The White House has reportedly tasked a small group to begin drafting plans for welfare reform. An initial version of an executive order tightening work requirements for welfare recipients was circulated around federal agencies back in September. Trump's Domestic Policy Council director recently told the Heritage Foundation that welfare reform is “something that excites him. It’s something that he has a lot of energy about.” According to Paul Winfree, "the president really wants to lead on this” and has “opened conversations with leadership in Congress to let them know.”
Borne in part out of a likely necessity (since Republicans’ proposed corporate tax cuts will conveniently leave an enormous deficit), Trump’s recent focus on welfare reform is a tried-and-true GOP staple at a moment when he seems to be losing control of his own caucus — yet again. After failing to repeal the Affordable Care Act, Republicans have convinced themselves that the only road to success in the 2018 midterms runs through tax cuts. This comes despite the Congressional Budget Office's finding on Sunday that the current bill would increase taxes on the poor while sending most benefits to people making more than $100,000. With two Republican senators having publicly defected already, the GOP’s tax bill looks dead even before Trump arrives on Capitol Hill Tuesday to push for its passage.
So Trump has shifted his attention to “welfare” – which notably, likely means major entitlement reforms to nontraditional “welfare” programs like Social Security and Medicare. Trump’s budget director, Mick Mulvaney, has already said as much.

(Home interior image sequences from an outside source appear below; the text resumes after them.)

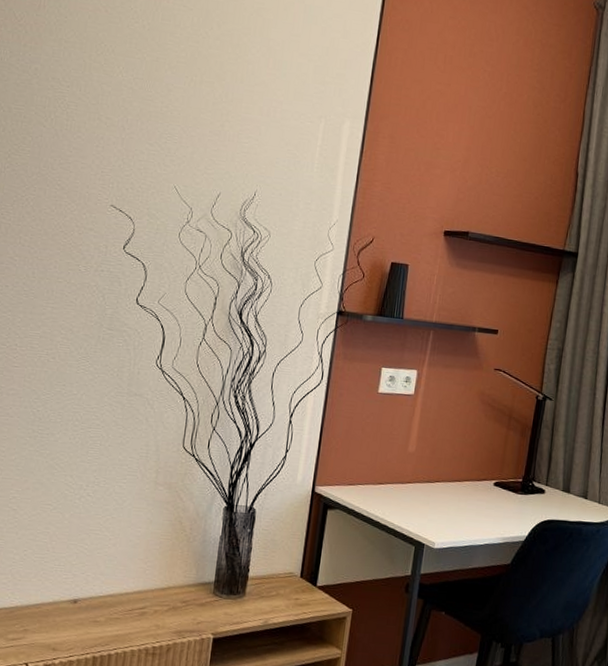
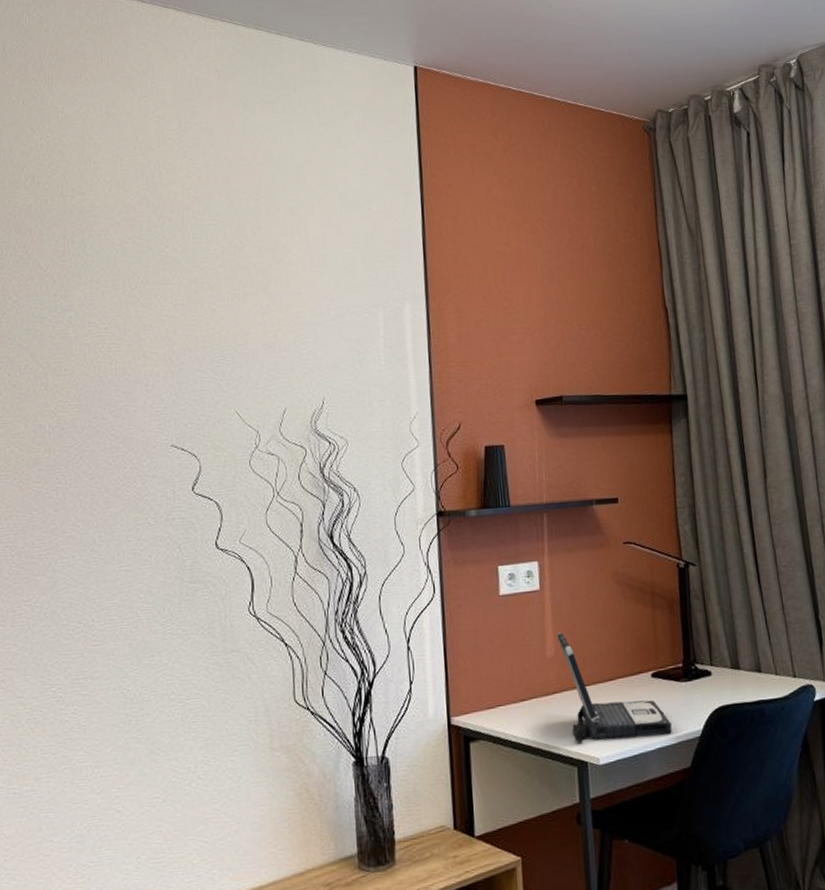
laptop: none [417,433,502,535] -> present [557,632,672,743]

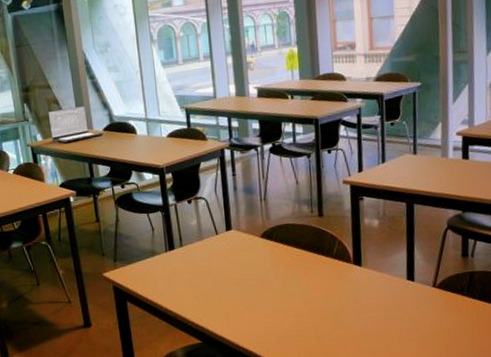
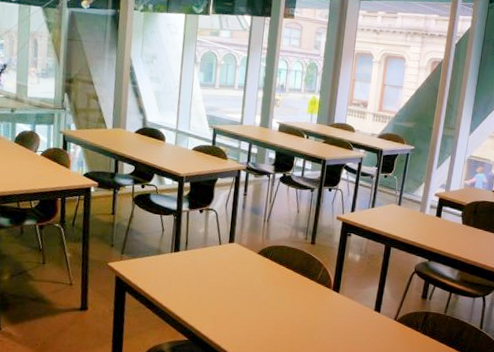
laptop: present [48,106,104,143] -> none [84,104,135,137]

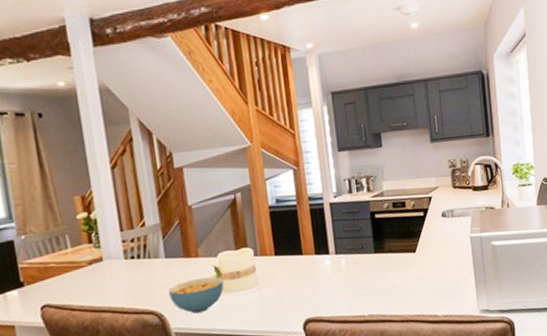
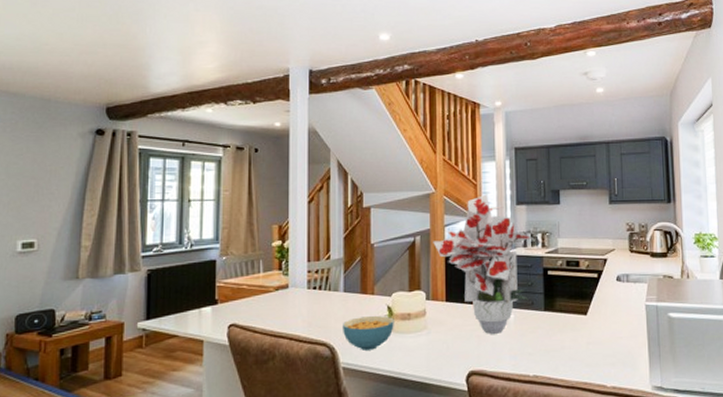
bouquet: none [255,143,360,282] -> present [433,194,535,334]

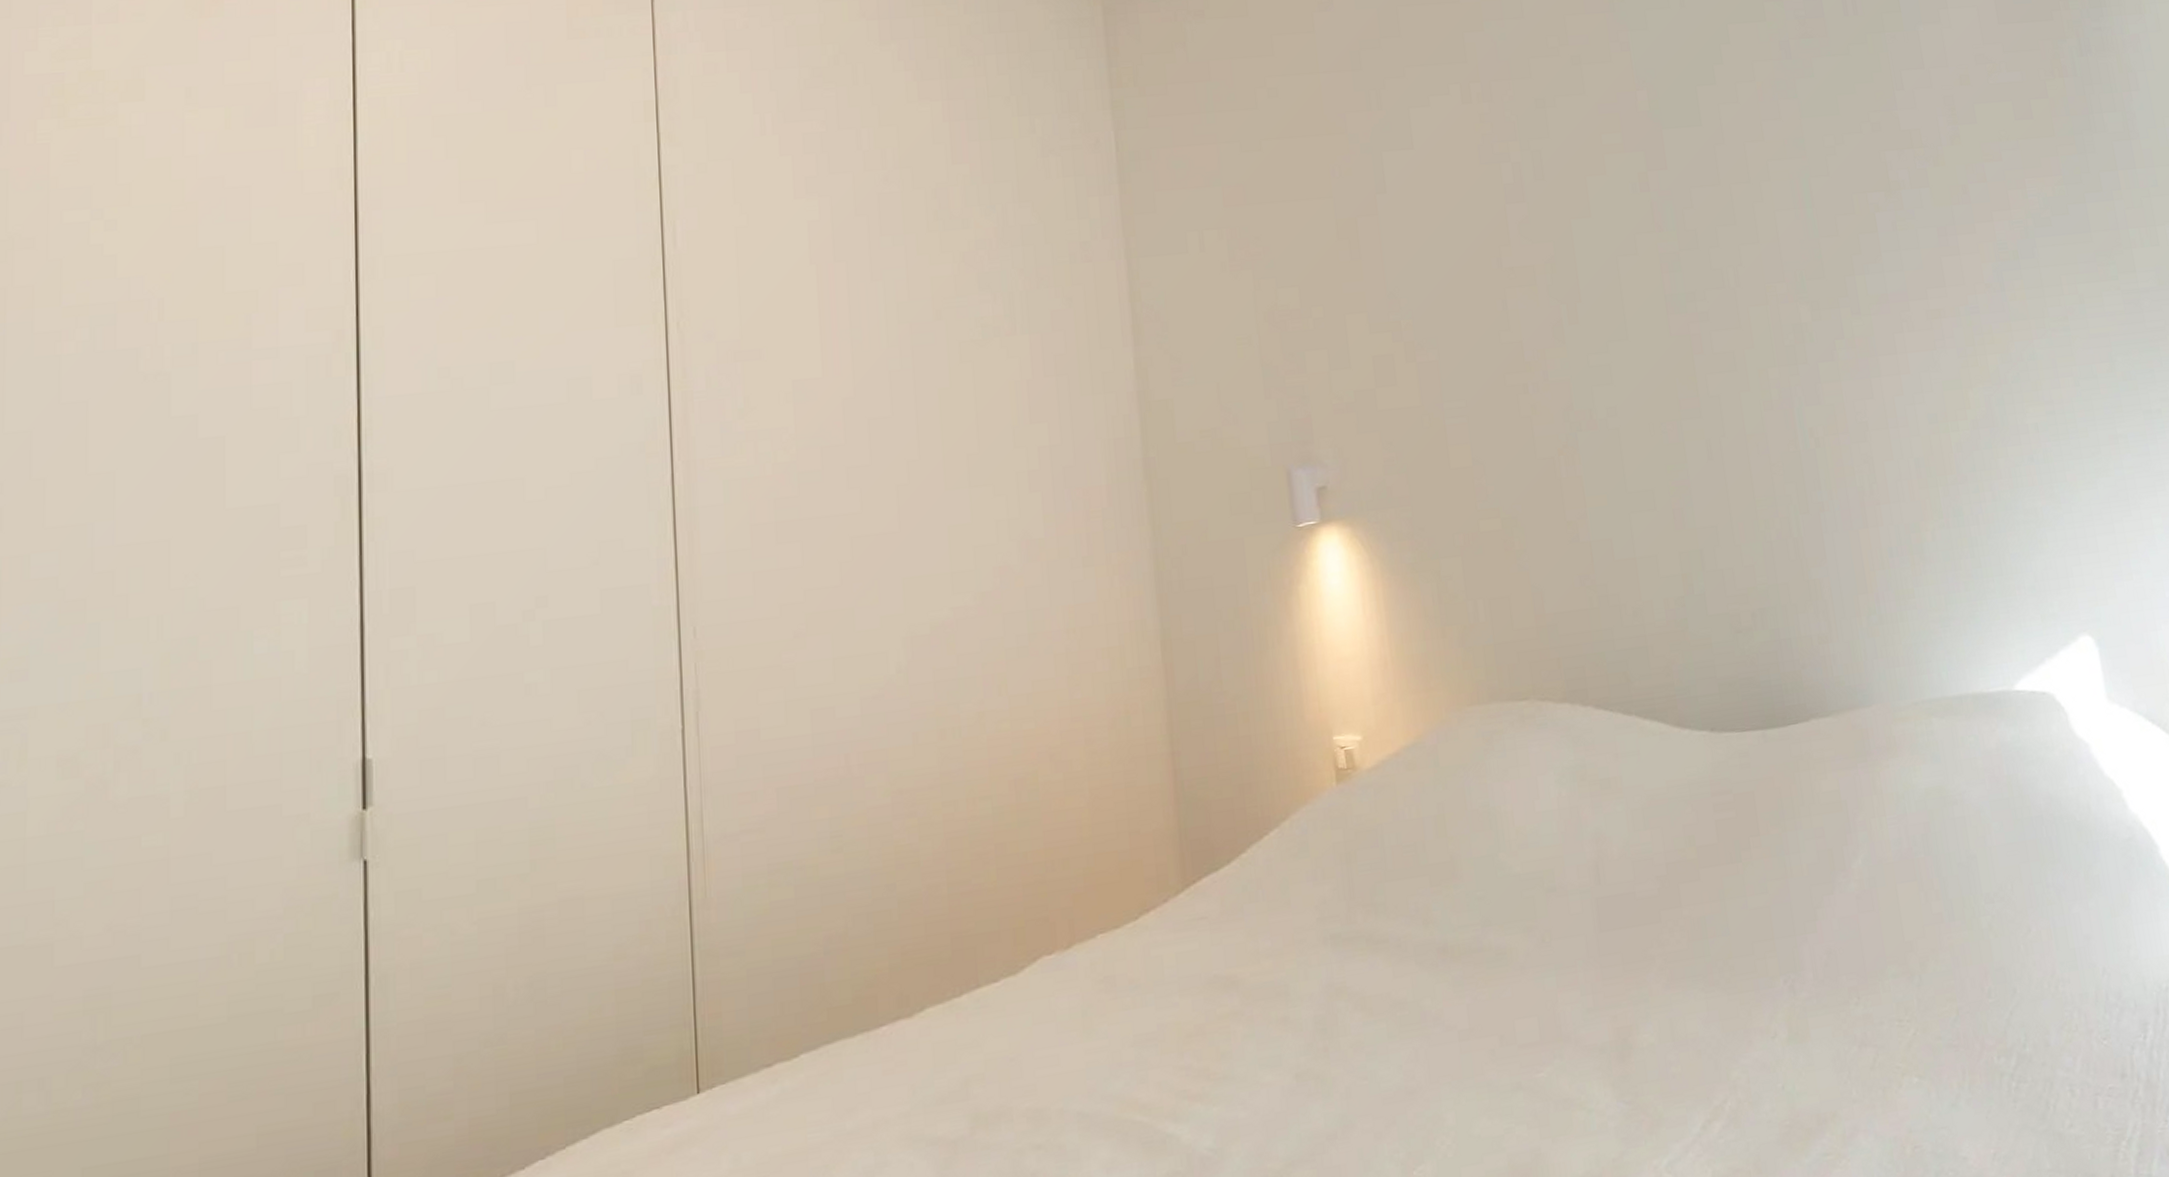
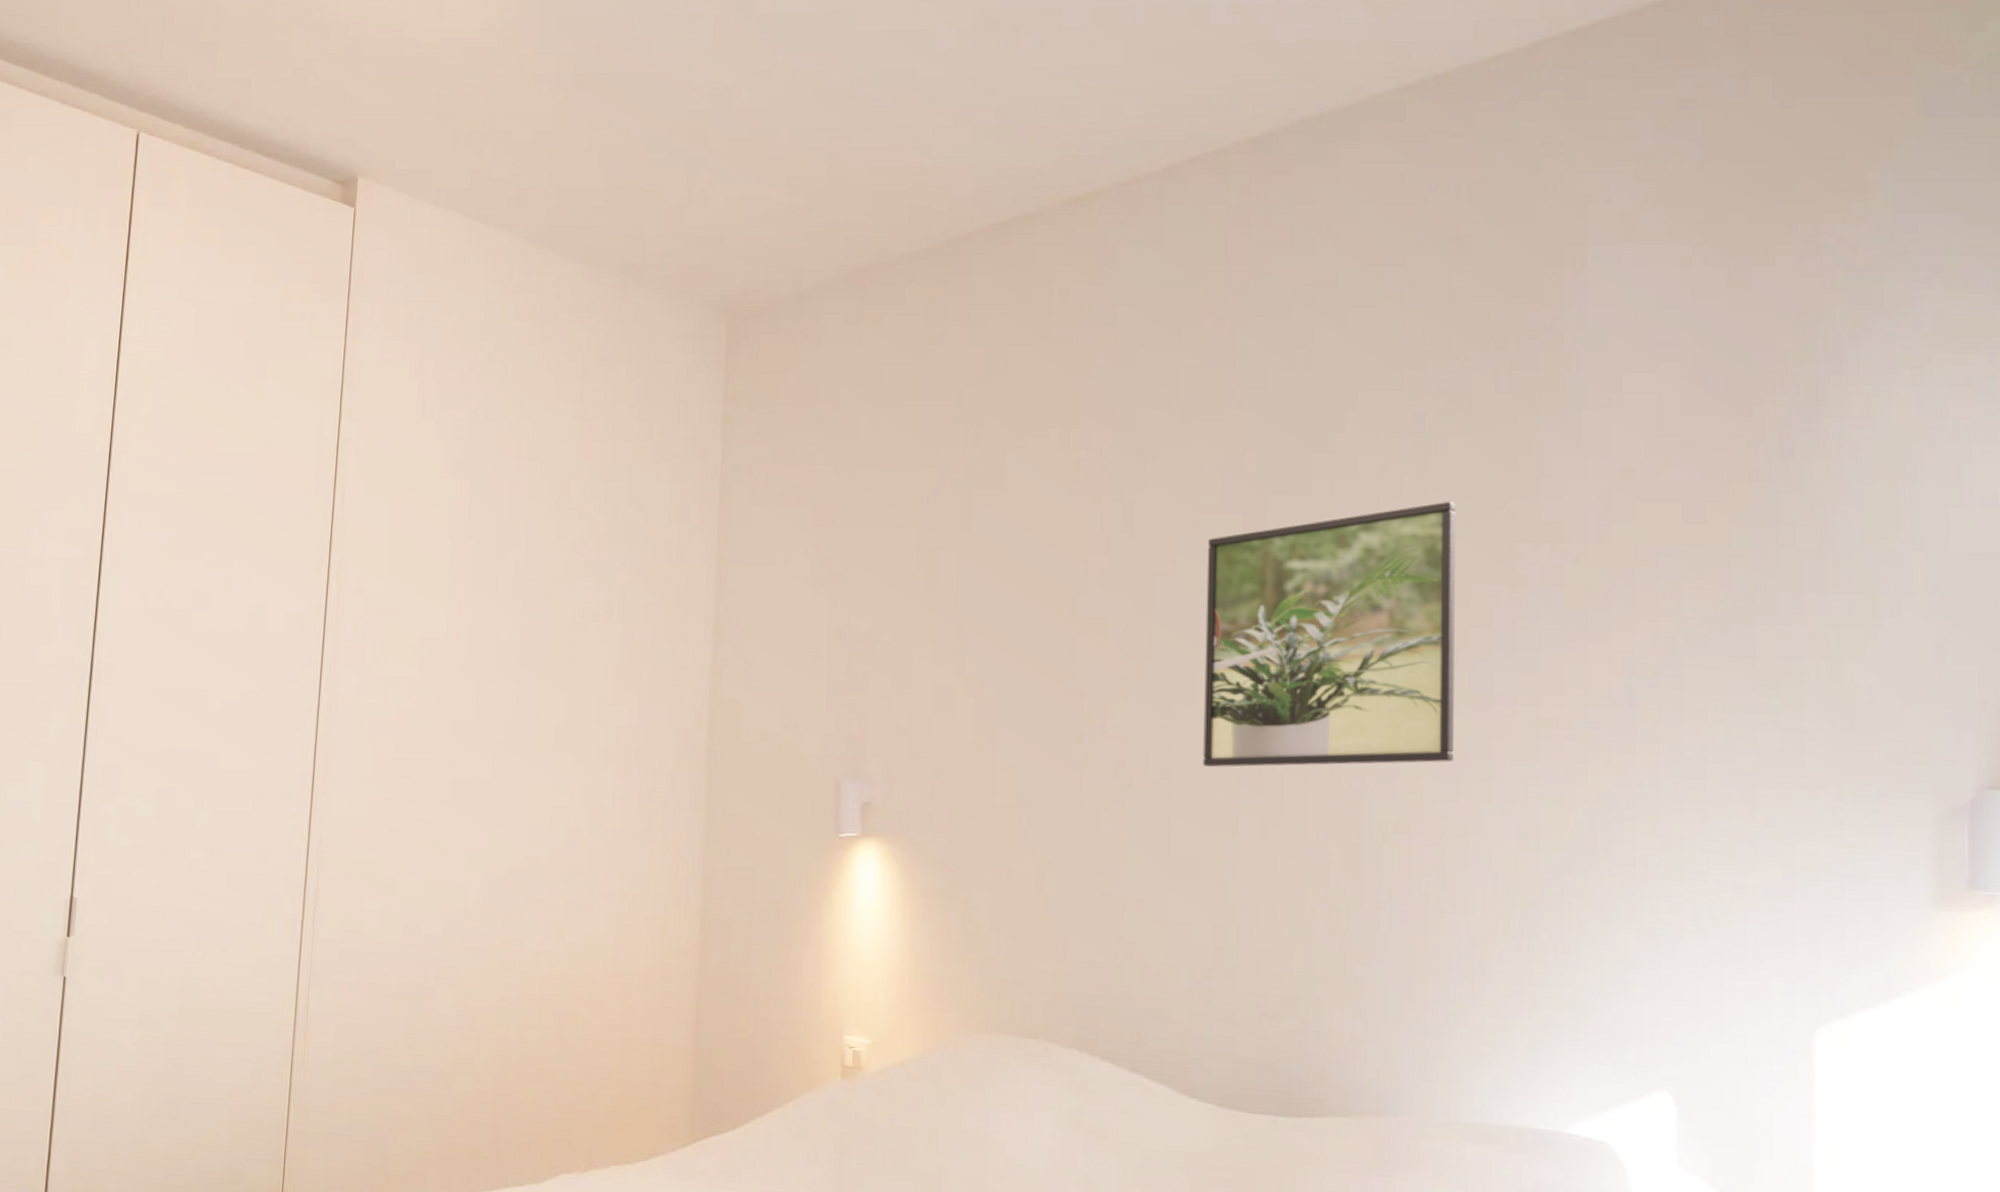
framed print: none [1615,119,1865,399] -> present [1203,501,1457,767]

"It's welfare," Mulvaney explained of Social Security disability in a recent Politico profile. In its fiscal 2018 budget, Mulvaney’s Office of Management and Budget proposed adding work requirements to a range of government programs, including the food stamp program, as a form of welfare reform. The recently passed House version of the GOP tax bill also includes tighter eligibility requirements for low-income tax credits as a form of welfare reform. Conservative Republicans have argued that cuts to excessive benefits in the earned income tax credit could save $15 billion annually.
"People are taking advantage of the system," Trump explained to the rest of the Cabinet last month.
While it might sound great to Trump’s base to slash the social safety net that helps to hold up the black and brown people he has so successfully scapegoated, as with so many of Trump’s proposed policies, the biggest losers may be his own supporters.
Seven in 10 Social Security disability recipients are white, according to census data. Any cuts to “welfare” benefits will hit the more than 6 million working-class white people. That’s the president’s base the White House is using as bait for congressional Republicans, in order to deliver tax breaks to the wealthy.